El año se medía por las mañanas de Reyes en aquella casa en los que siempre era el último de la cola. Y a cada año, la cola se hacía más y más larga: el pasillo se había quedado pequeño y en los últimos años, mi lugar de espera estaba ya en la última habitación del fondo.
Recuerdo escudriñar a través de aquellos cristales amarillo botella de la puerta de doble hoja del salón para saber si los Reyes habían venido o no. Siempre venían.
El contraste, con los años, era más que evidente: cuando era pequeño las puertas se abrían y nosotros (cinco, seis o siete en aquel entonces) nos quedábamos fascinados con el despliegue de regalos y papel brillante que se desperdigaba por toda la casa. En cambio, en los últimos años en los que ya coqueteábamos con la treintena de niños (y ya no tan niños), cuando conseguía llegar al salón este era un hervidero de soñadores emocionados, papeles rotos en pedazos y paquetes abiertos. Lo maravilloso entonces era verlos y reconocerme en ellos.
Hablo del día de Reyes porque era para mi como el mejor día del año, mi forma de medir el tiempo: el día se acababa después de subir al octavo piso para un "más difícil todavía" (¿por qué los Reyes se empeñarían en dejar regalos en casas distintas?). Cuando el día terminaba, yo bajaba las escaleras y siempre, invariablemente, pensaba: "queda un año para el siguiente".
Pero como aquella casa era de visita semanal y cada comida dominical tenía su historia, cada poco hacía cuentas al bajar las escaleras y me percataba de que el siguiente día de Reyes se acercaba: seis meses; cuatro meses; dos. Uno. Como ahora.

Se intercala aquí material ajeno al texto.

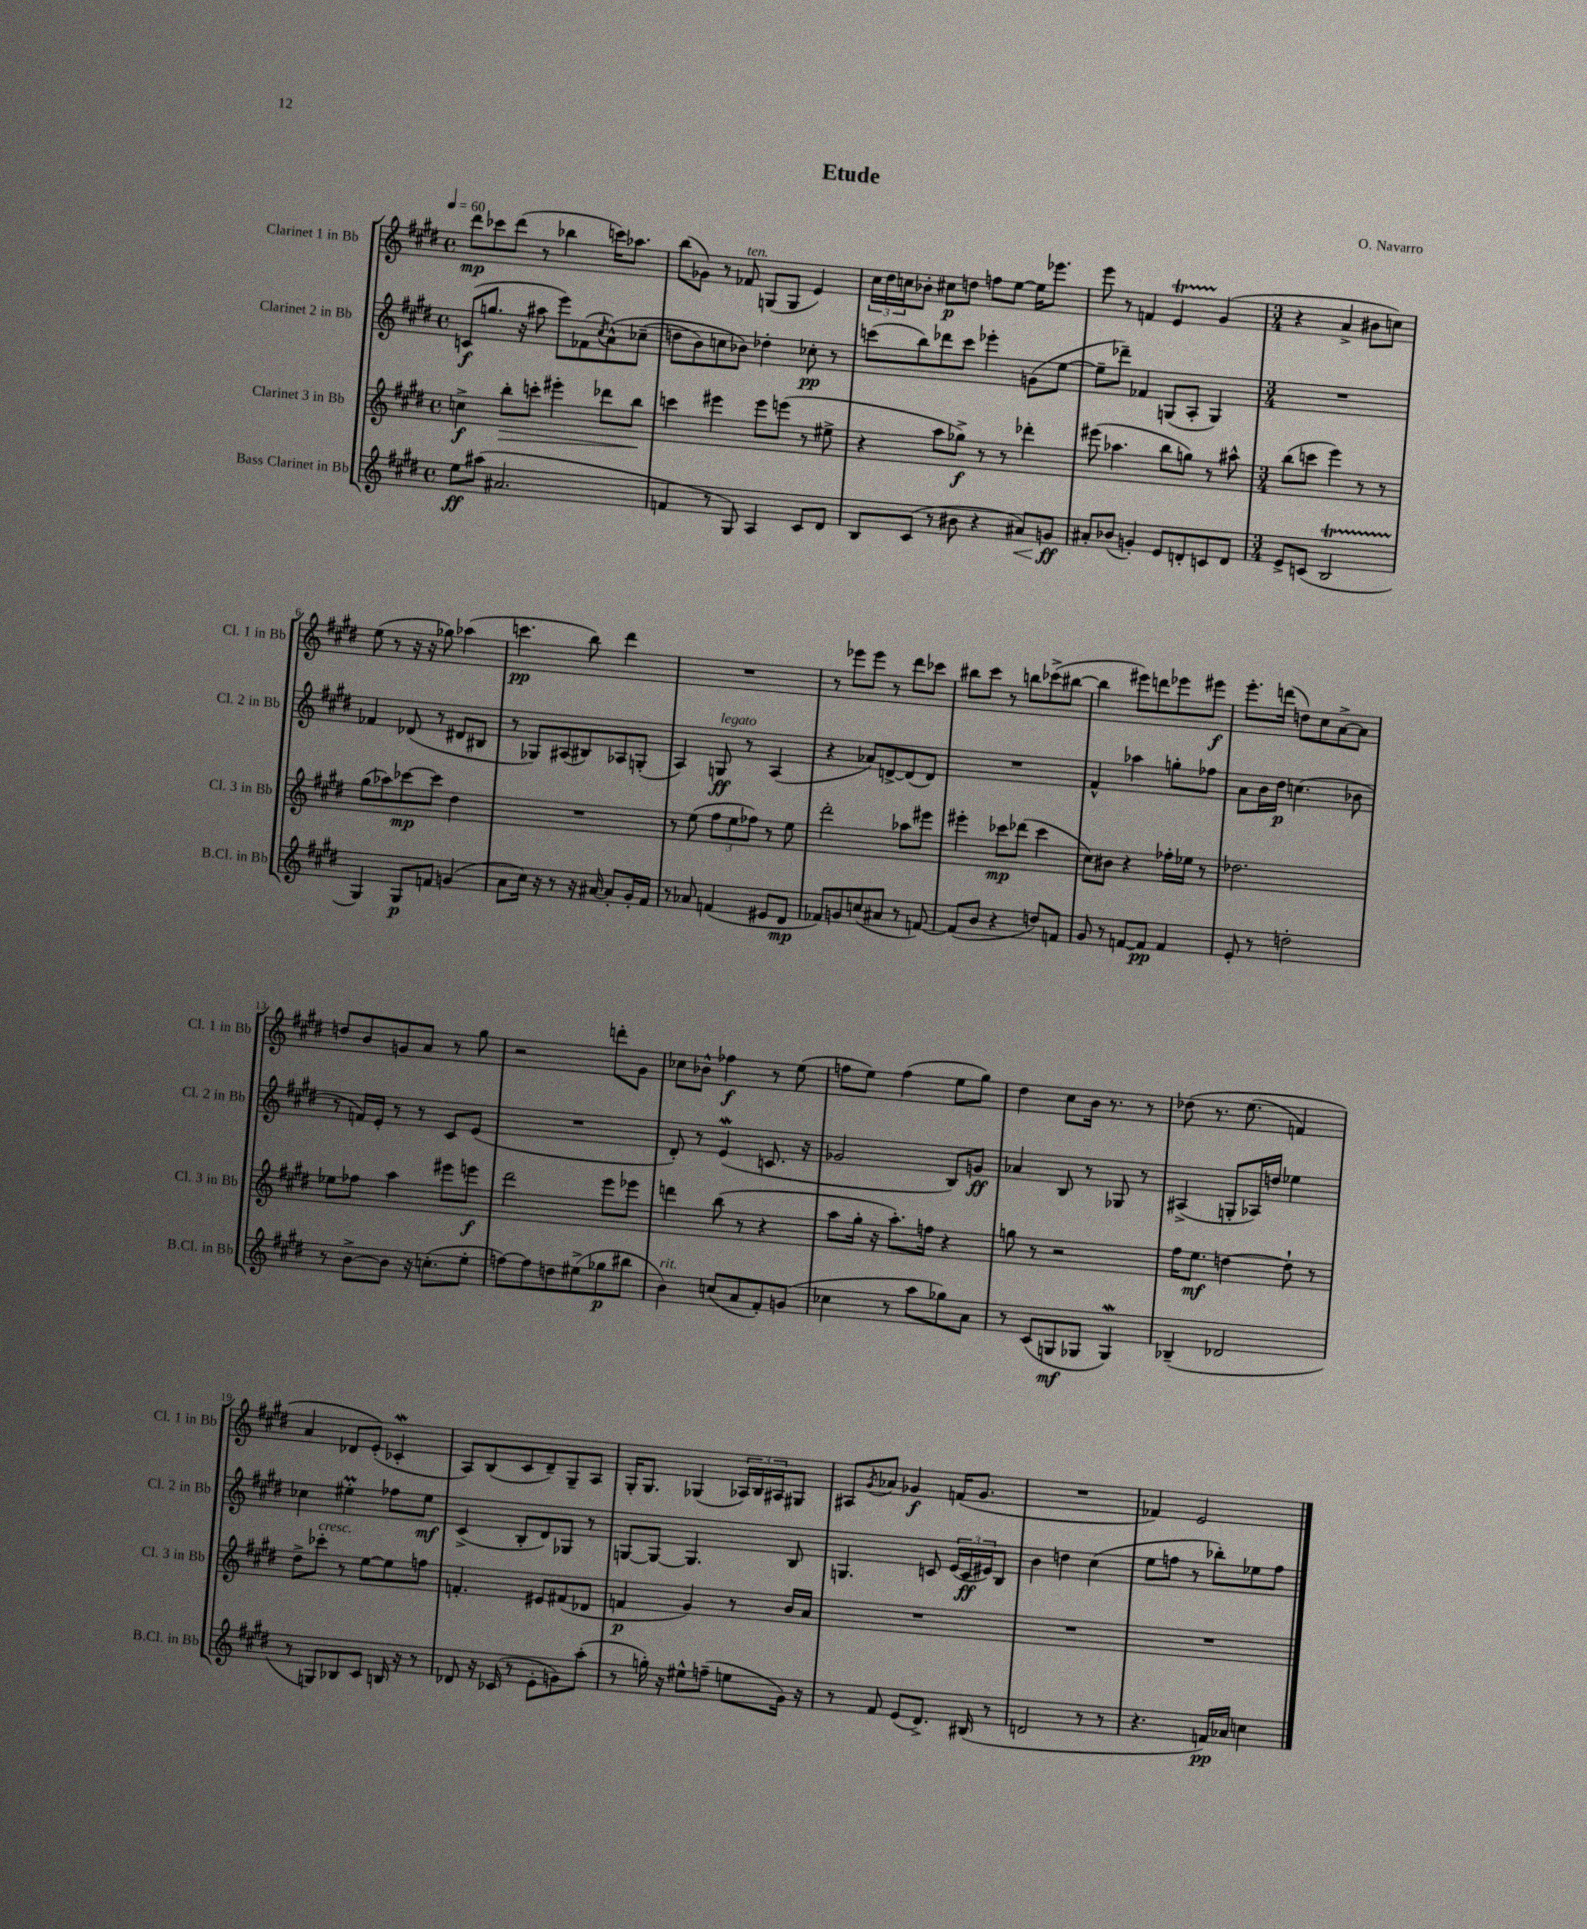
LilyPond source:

\header { title = "Etude" composer = "O. Navarro" }
<<
\new StaffGroup <<
\new Staff = "s0" \with { instrumentName = "Clarinet 1 in Bb" shortInstrumentName = "Cl. 1 in Bb" } {
    \clef treble \key e \major \defaultTimeSignature \time 4/4 \tempo 4 = 60
    dis'''8\mp ces'''8 dis'''8( r8 bes''4 c'''16) aes''8. |
    b''8( ges'8) r8 fes'8^\markup { \italic "ten." } g8( g8 e'4) |
    \tuplet 3/2 { cis''16 dis''16 c''16 } bes'8-. cis''8\p d''8 f''8 e''8~ e''16 ees'''8. |
    e'''8 r8 f'4 e'4\startTrillSpan gis'4\stopTrillSpan( |
    \numericTimeSignature \time 3/4 r4 a'4-> bis'8 c''8) |
    e''8( r8 r16 r16 ges''8) aes''4( |
    c'''4.\pp b''8) dis'''4 |
    R2. |
    r8 ees'''8 ees'''8 r8 dis'''8 ces'''8 |
    bis''8 cis'''8 r8 b''8 ces'''8->( bis''8~ |
    bis''4 eis'''8) d'''8 ees'''8 eis'''8\f |
    e'''8.-. d'''16( d''8) cis''8 a'8~-> a'8 |
    d''8 b'8 g'8 a'8 r8 gis''8 |
    r2 d'''8-. gis'8 |
    ces''8 bes'8-^ fes''4\f r8 e''8( |
    f''8 e''8) f''4( e''8 gis''8) |
    dis''4 cis''8 b'16 r8. r8 |
    des''8\( r8. e''8.( f'4) |
    a'4 des'8 e'8-.(\) ces'4-.\mordent |
    a8) b8( cis'8 dis'8--) gis8-- a8 |
    gis16-. gis8. ges4( \tuplet 3/2 { aes16) b16 ais16 } gis8 |
    ais8 \acciaccatura { gis'8 } aes'8 ges'4\f f'16( ges'8. |
    R2. |
    fes'4) e'2 \bar "|." |
}
\new Staff = "s1" \with { instrumentName = "Clarinet 2 in Bb" shortInstrumentName = "Cl. 2 in Bb" } {
    \clef treble \key e \major \defaultTimeSignature \time 4/4
    c'8\f( g''8. r16 ais''8 e'''8) fes'8( \acciaccatura { cis''8 } a'8-^)\( ces''8--( |
    d''8 b'8) c''8 bes'8\) des''4-. ces''8-.\pp r8 |
    c'''8( b''8) des'''8 c'''8 ees'''4-. g'8( e''8~ |
    e''8-- des'''8--) fes'4 g8( a8-. g4) |
    \numericTimeSignature \time 3/4 R2. |
    fes'4 des'8( r8 dis'8 bis8 |
    r8 ges8) ais8( bis8) aes8 g8-.( |
    a4) g8\ff^\markup { \italic "legato" } r8 a4( |
    r4 aes'8) d'8~-> d'8( d'8) |
    R2. |
    fis'4-^ aes''4 g''8-. fes''8 |
    a'8 b'16 dis''16\p c''4.( bes'8 |
    r8 f'16) e'16-. r8 r8 cis'8 e'8( |
    R2. |
    dis'8-.) r8 e'4\mordent( c'8. r16 |
    ges'2 b8) g'8\ff |
    aes'4 b8 r8 ges8 r8 |
    ais4->( g8-. aes16) d''16 ees''4 |
    ces''4 eis''4-.\prall fes''8 eis''8\mf |
    cis'4->( b8-. dis'8) ges8 r8 |
    g8~ g8~ g4. b8 |
    g4. c'8 \tuplet 3/2 { e'16( c'16\ff eis'16) } b8 |
    b'4 d''4 cis''4( |
    e''8 f''8 r8 bes''8-.) ees''8 f''8 \bar "|." |
}
\new Staff = "s2" \with { instrumentName = "Clarinet 3 in Bb" shortInstrumentName = "Cl. 3 in Bb" } {
    \clef treble \key e \major \defaultTimeSignature \time 4/4
    c''4->\f b''8-.\> c'''8-. eis'''4-. des'''8 b''8\! |
    c'''4 eis'''4 eis'''8 e'''8( r8 eis''8-> |
    r4 a''8 ges''8->\f) r8 r8 des'''4-. |
    eis'''8( aes''4. b''8 g''8) r8 ais''8-^ |
    \numericTimeSignature \time 3/4 b''8( c'''8 e'''4) r8 r8 |
    gis''8( aes''8) ces'''8~\mp ces'''8 dis''4 |
    R2. |
    r8 e''8( \tuplet 3/2 { fis''8 e''8 fes''8) } r8 e''8 |
    dis'''2-. aes''8 eis'''8 |
    eis'''4-. ces'''8\mp des'''8( ces'''4 |
    cis''8) bis'8 r4 fes''16-. ees''16 r8 |
    des''2. |
    ees''8 fes''8 a''4 eis'''8 e'''8\f |
    dis'''2 e'''8 ees'''8 |
    d'''4 b''8( r8 r4 |
    a''8 gis''16-. r16 a''8.-.) f''16 r4 |
    g''8 r8 r2 |
    fis''16 e''8.\mf d''4~ d''8-! r8 |
    dis''8-> ces'''8-.^\markup { \italic "cresc." } r8 e''8~ e''8 f''8 |
    f'4.-. eis'8 fis'8( des'8 |
    f'4\p gis'4) r8 b'16 a'16 |
    R2. |
    R2. |
    R2. \bar "|." |
}
\new Staff = "s3" \with { instrumentName = "Bass Clarinet in Bb" shortInstrumentName = "B.Cl. in Bb" } {
    \clef treble \key e \major \defaultTimeSignature \time 4/4
    e''8\ff ais''8( ais'2. |
    f'4 r8 gis8) a4 cis'8 dis'8 |
    b8 cis'8( r8 bis'8 r4 ais'8\<) g'8\ff\! |
    ais'8-. bes'8( g'4-.) e'8 d'8-. c'8 d'8 |
    \numericTimeSignature \time 3/4 e'8-> c'8( b2\startTrillSpan |
    gis4\stopTrillSpan) gis8\p f'8 g'4( |
    a'8 cis''16) r16 r8 r16 ais'16~ ais'8-. gis'16-. fis'16 |
    r8 aes'8 f'4( eis'8 dis'8\mp |
    fes'8) g'8 c''8( ais'8 r8 f'8~) |
    f'8( b'8 r4 d''8) f'8 |
    gis'8 r8 f'8~ f'8\pp f'4 |
    e'8-. r8 d''2-. |
    r8 b'8~-> b'8 r16 c''8.-.( e''8-. |
    f''8~) f''8 d''8 eis''8->( ges''8\p bis''8 |
    b'4^\markup { \italic "rit." }) c''8( a'8 fis'8-.) g'8( |
    ces''4 r8 a''8 ges''8) a'8 |
    r8 cis'8( g8\mf ges8 ges4\mordent) |
    bes4--( des'2 |
    r8 g8) bes8 cis'8 b16 r16 r8 |
    des'8 r16 ces'16( r8 e'8-. g'8) a''8-.( |
    r8 g''16-.) r16 eis''8-^ f''8--( e''8 gis'16) r16 |
    r8 fis'8 e'8( dis'8.->) bis16( r8 |
    d'2 r8 r8 |
    r4. f'16\pp) aes'16 c''4 \bar "|." |
}
>>
>>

Pero aquella casa feliz es ya un recuerdo y sus puertas no se abrirán más para nosotros. Hace ya muchos años que se marchó el abuelito, hace cada vez más que se marchó la abuelita. Y los años que pudimos robarle al reloj acordándonos de ellos en su casa fueron ese tiempo de descuento que ninguno queríamos que terminase.
Qué será ahora del estudio del abuelito, siempre suyo a pesar de su ausencia. Qué será de sus pinturas y dibujos de París, con libros viejos y aquella lupa de detective que era mi objeto favorito de la casa. Qué será de aquel sofá eléctrico que a todos nos fascinaba y en el que todos nos quisimos sentar para ver la película de después de comer. Qué será de aquel pasillo largo e inmutable. Qué será de aquél salón que nos ha visto crecer a todos.
Puede que quien comprase esa casa la haya convertido en algo irreconocible. Qué más da. Tenemos suerte porque vivimos todos aquellos años en los que nos fuimos convirtiendo en lo que somos. Todos tenemos suerte.
Y yo personalmente... sé que algún día trataré por todos los medios de que otros vivan en el mío la magia que yo sentí en aquel viejo y querido salón.